*The task*:
The response must consist of the lines below from the one with "p | Ratio | p | p |" through the one with "0.696 | >0.05 |", exactly as they appear and with both ends kept.

[Page images and extracted text]

★ ★ ★ ★ ★ ★ ★

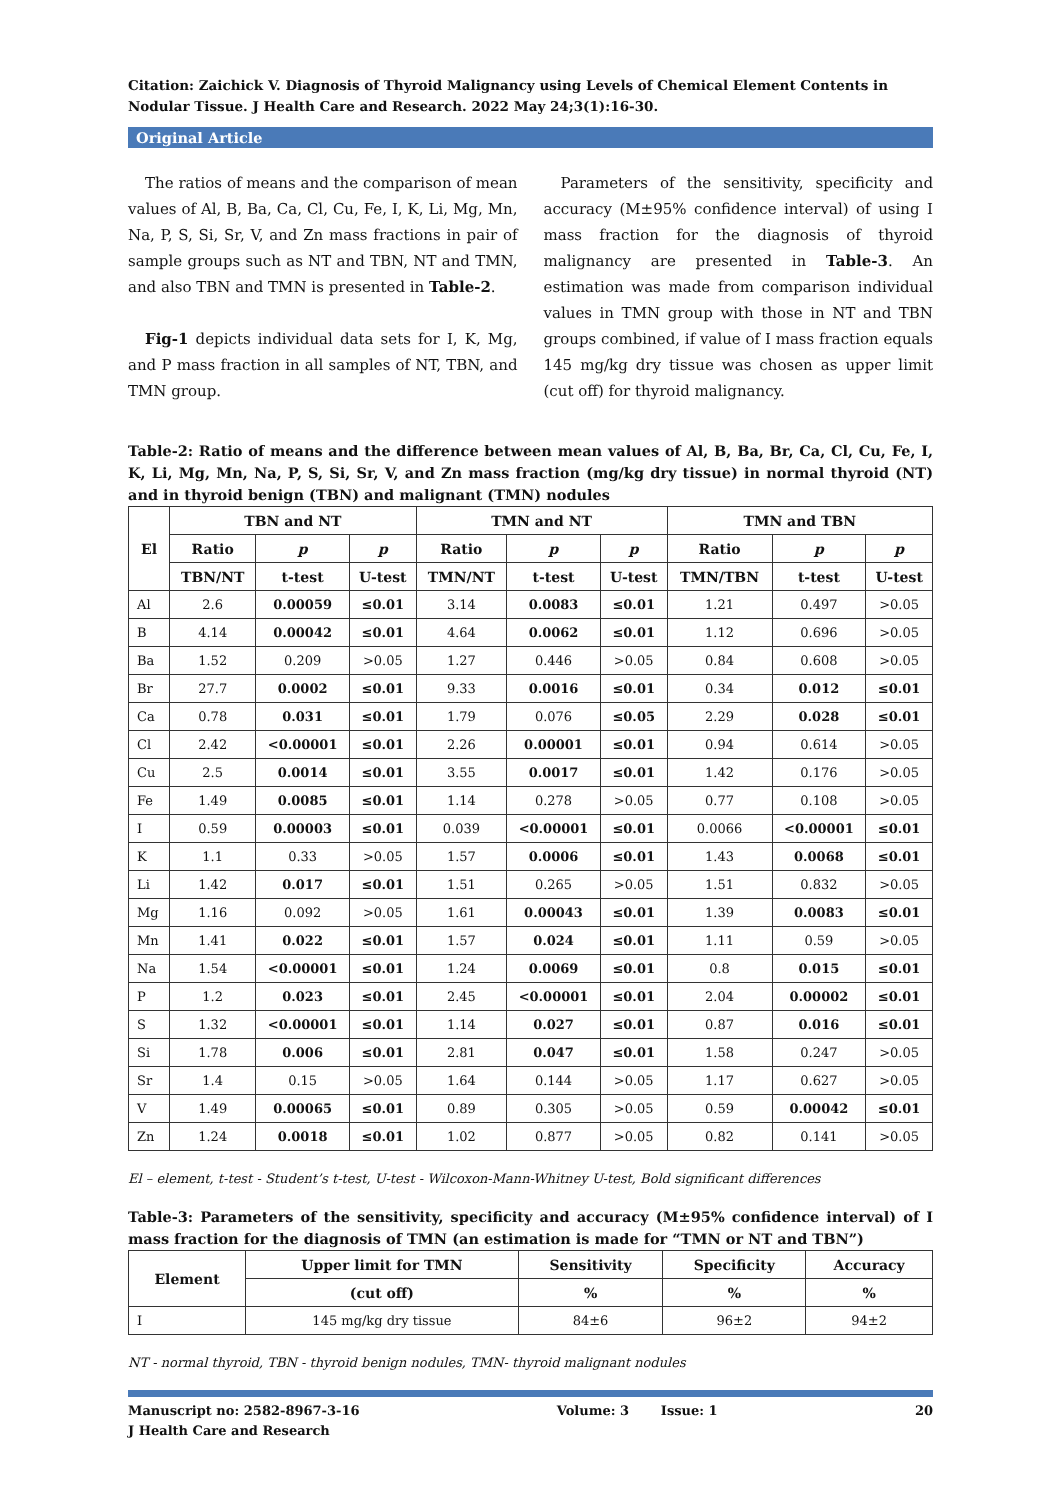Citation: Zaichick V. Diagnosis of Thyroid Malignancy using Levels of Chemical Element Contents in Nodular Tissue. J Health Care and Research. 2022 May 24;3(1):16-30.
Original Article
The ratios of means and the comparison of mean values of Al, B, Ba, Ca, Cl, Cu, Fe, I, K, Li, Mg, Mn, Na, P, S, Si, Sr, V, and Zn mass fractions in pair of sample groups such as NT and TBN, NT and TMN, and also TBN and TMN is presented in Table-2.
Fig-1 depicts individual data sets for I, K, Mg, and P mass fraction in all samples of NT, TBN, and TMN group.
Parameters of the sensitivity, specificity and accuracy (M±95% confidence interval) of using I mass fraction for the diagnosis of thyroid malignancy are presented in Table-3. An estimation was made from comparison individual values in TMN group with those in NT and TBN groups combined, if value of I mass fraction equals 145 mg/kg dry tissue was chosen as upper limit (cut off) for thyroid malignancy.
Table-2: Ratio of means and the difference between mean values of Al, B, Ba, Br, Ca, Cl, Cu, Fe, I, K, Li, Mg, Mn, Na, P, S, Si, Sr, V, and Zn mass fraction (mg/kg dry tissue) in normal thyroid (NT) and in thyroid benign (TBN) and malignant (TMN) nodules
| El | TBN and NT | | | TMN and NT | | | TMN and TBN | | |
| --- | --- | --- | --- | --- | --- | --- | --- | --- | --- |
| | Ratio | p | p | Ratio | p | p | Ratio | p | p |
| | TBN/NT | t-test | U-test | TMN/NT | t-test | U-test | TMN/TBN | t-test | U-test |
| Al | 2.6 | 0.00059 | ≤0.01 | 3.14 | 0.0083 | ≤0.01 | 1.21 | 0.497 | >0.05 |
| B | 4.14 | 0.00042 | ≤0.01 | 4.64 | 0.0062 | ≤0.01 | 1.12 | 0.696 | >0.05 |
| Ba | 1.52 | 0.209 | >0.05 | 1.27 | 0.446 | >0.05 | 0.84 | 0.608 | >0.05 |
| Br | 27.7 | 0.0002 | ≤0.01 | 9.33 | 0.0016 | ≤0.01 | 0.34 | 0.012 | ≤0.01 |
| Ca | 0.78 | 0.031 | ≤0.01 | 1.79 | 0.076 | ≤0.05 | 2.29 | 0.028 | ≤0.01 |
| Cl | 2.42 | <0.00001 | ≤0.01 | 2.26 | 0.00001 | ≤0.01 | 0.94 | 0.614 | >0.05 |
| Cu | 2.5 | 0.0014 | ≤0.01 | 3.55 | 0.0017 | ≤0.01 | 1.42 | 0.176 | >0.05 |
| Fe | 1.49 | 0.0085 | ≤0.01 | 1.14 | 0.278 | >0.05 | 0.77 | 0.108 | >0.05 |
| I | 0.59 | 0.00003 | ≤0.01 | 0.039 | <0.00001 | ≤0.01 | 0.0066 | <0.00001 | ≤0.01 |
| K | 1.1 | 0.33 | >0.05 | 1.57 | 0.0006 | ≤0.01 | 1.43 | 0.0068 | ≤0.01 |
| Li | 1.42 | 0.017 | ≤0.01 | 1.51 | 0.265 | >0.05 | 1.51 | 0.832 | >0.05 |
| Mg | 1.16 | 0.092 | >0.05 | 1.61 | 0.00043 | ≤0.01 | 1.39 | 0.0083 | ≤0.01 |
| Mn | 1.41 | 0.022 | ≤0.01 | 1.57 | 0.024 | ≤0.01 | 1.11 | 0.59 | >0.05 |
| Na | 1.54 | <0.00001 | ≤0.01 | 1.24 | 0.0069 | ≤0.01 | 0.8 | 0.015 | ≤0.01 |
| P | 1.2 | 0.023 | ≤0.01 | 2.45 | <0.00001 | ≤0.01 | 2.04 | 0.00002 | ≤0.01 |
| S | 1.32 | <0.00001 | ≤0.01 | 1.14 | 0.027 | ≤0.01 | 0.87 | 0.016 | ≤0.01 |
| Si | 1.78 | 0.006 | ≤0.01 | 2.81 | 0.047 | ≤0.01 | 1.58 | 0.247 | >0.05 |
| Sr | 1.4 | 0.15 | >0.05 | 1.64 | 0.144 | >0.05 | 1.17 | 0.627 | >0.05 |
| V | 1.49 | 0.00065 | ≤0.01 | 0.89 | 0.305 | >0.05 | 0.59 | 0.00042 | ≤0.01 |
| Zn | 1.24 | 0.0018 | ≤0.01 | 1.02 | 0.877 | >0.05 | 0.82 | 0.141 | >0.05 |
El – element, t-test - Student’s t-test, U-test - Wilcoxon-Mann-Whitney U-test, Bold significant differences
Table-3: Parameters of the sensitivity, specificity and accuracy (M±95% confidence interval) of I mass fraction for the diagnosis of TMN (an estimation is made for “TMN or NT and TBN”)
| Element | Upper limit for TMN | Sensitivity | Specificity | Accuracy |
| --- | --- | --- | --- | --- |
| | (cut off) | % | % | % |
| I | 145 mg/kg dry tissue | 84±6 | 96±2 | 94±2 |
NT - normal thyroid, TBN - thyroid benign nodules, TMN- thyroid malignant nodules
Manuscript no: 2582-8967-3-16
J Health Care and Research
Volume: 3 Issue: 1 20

★ ★ ★ ★ ★ ★ ★

*Answer section*:
| | Ratio | p | p | Ratio | p | p | Ratio | p | p |
| | TBN/NT | t-test | U-test | TMN/NT | t-test | U-test | TMN/TBN | t-test | U-test |
| Al | 2.6 | 0.00059 | ≤0.01 | 3.14 | 0.0083 | ≤0.01 | 1.21 | 0.497 | >0.05 |
| B | 4.14 | 0.00042 | ≤0.01 | 4.64 | 0.0062 | ≤0.01 | 1.12 | 0.696 | >0.05 |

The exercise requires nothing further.